本作は、この名義での初音源となる1stアルバムです。

メンバーはHIGH FASHION PARALYZEと同一。
ただし、highfashionparalyzeにリズム陣をゲスト的に迎えた位置づけであるHIGH FASHION PARALYZEに対して、対等の関係として恒常的なバンドとして成立しているのがgibkiy gibkiy gibkiyという整理なのでしょう。
HIGH FASHION PARALYZEとしてリリースされた「MA&MA&MA」は、実質的な先行シングルにあたるのかな。

収録曲は、highfashionparalyzeとして発表されていた楽曲たちのリテイクが中心。
文字にすると、ベスト盤的なイメージを与えてしまうのだけれど、必ずしもそうではないのがこの作品のポイントだろう。

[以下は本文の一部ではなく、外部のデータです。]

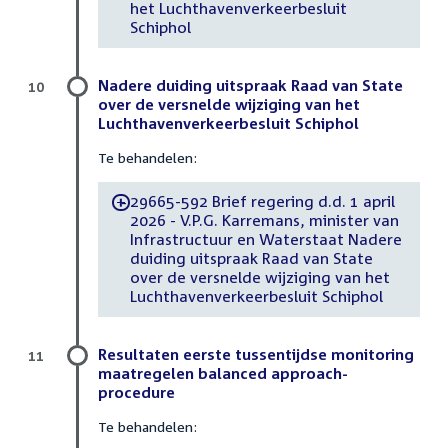
het Luchthavenverkeerbesluit
Schiphol
Nadere duiding uitspraak Raad van State
10
over de versnelde wijziging van het
Luchthavenverkeerbesluit Schiphol
Te behandelen:
29665-592 Brief regering d.d. 1 april
-
2026 - V.P.G. Karremans, minister van
Infrastructuur en Waterstaat Nadere
duiding uitspraak Raad van State
over de versnelde wijziging van het
Luchthavenverkeerbesluit Schiphol
Resultaten eerste tussentijdse monitoring
11
maatregelen balanced approach-
procedure
Te behandelen: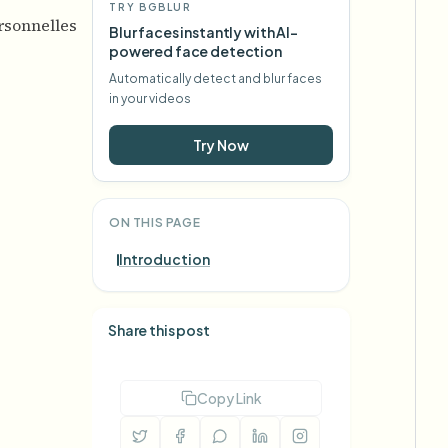
TRY BGBLUR
rsonnelles
Blur faces instantly with AI-
powered face detection
Automatically detect and blur faces
in your videos
Try Now
ON THIS PAGE
Introduction
Share this post
Copy Link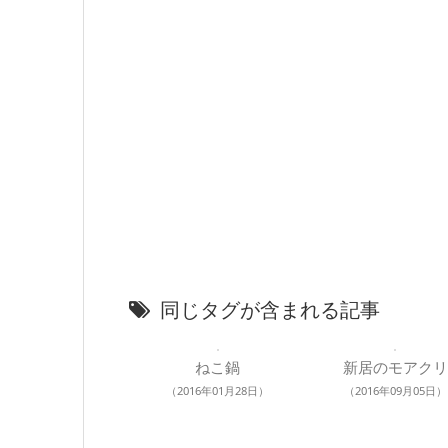
同じタグが含まれる記事
ねこ鍋
新居のモアクリ
（2016年01月28日）
（2016年09月05日）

そもそも、オリジナルがエレキギター1本にどす黒いボーカルが重なる異形の音楽。
率直に言って、ドラム&ベースの音が加わるだけでも、大幅なアレンジを加えたのごとく聴き心地が変わってしまうのである。
そのため、一度聴いたことがあるはずの楽曲すら、新曲として楽しめてしまう新鮮さ。
この特異な経緯で完成されたバンドだからこそ味わえる感覚は、大きなインパクトとなってリスナーを刺激しています。

オリジナルが前衛的すぎただけに、アングラな要素が変わらなくても、聴きやすくなったと思ってしまうから不思議なもので。
もちろん、だからといって大衆受けするような代物になるはずがなく、ヒリヒリ焼き付くダークネスが耳を伝って襲い掛かる。
highfashionparalyzeに存在した禍々しい空気感は失われておらず、漆黒の闇が数メートル先の視界ですら遮っているような黒いサウンドは健在でした。
サウンド面でのアプローチは異なれど、根っこの部分は地続きなのだな、と。

では、オリジナルを知らなければ楽しめないかと言ったら、おそらく、それは違う。
だって、Vo.kazumaさんの呻き声のような歌声からも、Gt.aieさんの乾いたギターの音色からも、以前にも増して、狂気的なエモーションがビシビシ漂っているのだもの。
リズム隊が個性を出そうとすると、当初からのメンバーもそれを凌駕しようとする相乗効果。
セッションというのか、ジャムというのか、アドリブ合戦も多く含まれているのではないかと思わせる各パートのスリリングな鬩ぎ合いも相まって、息を吐くことすら許さない緊張感が作品全体から感じ取れるのです。
単体で勝負しても、余裕でリスナーを引き込むことができる殺傷力の高さ。
聴く人を選ぶのは確かだが、highfashionparalyzeは理解に至れなかったけれど、これならノックダウンされてしまいます、という層だって少なくないはず。

一見、フルアルバムと捉えるには、曲数が足りないように見えるかもしれません。
しかしながら、それで騙されてはいけないわけで。
精神力をギリギリと削られる音楽性も勘案すれば、トータル55分という尺は十分にお腹いっぱいになるレベルのボリューム感。
軽く聴き流そうとすれば、痛い目に合うことは請け合いです。
どうぞ、濃密で濃厚な暗黒を召し上がれ。